The difficuly arises because flexures are designed to flex much further than typical engineering models allow for. Typical beam bending problems assume the deflection is very small compared to the length of the beam — allowing us to use a linear elastic model. This is not a valid assumption with flexures, so we have to use a non-linear model. Non linear models are much harder to reason about, and much harder for computers to solve.

Fortunately, you can make a pretty good approximation of a flexure with linear springs and links, called the Pseudo-Rigid-Body Model (PRBM). They are explained in Chapter 5 of Compliant Mechanisms. The most obvious PRBM is to model a small flexure as a hinge with a torsional spring that returns it to its original position.

Using FreeCAD to design linkages

I tried several different rigid body solvers, but found them clumsy to use. You would have to define your model using code, or import it from some CAD package. I wanted something I could work on in realtime. I started using FreeCAD to sketch out ideas, using the constraint solver in the Sketcher workbench as a poor man’s rigid body solver. I found that FreeCAD worked fine for my use case (I wasn’t worried about kinematics or dynamics at this point, I was looking for a mapping between crank angles and end effector position). FreeCAD has a python interface, so I wrote a script that would periodically change the angle of the input link.
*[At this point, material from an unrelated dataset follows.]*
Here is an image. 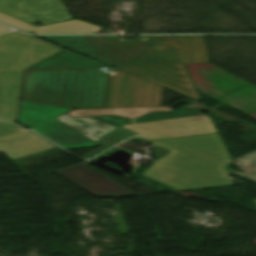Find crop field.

I could then change the lengths of links as I watched the linkage cycle, observing how the characteristics of the path of the foot changed. Once I had something that more or less worked I wrote a second script that recorded the path of the foot as a set of coordinates, then changed the geometry of the foot, and repeated. When it had finished running I had a set of a hundred different paths, and I just had to select the best one. Now that I had my finished PRBM, I set about turning it into the compliant linkage it was supposed to be representing. I replaced all the joints with flexures and filled the spaces between with rigid bodies.

Fig. 3

I attempted to run a FEM analysis using CalculiX in FreeCAD, applying different displacements to try and replicate the effect of the crank turning. The results aren’t good, I suspect because the internal solver is linear. Notice how the pivot hole expands and contracts oddly.

Click to play

The Printed Linkage

I mirrored the linkage to make a part with two feet with one input and sent it off to a 3D printing service. I did have to reassure them that I wanted the flexures to be that thin, and that I would take the of risk them getting damaged in the post. You can see the final thing in action at the top of the page.

As you can see the parallel flexures buckle due to the torque on the foot from the link to the pivot. This is a limitation of using a PRBM, if I had found a better way of modelling the mechanism I might have been able to mitigate it. That being said it still works reasonably well. I never made a full Strandbeest using my mechanism, at this point I was pretty sick of the project.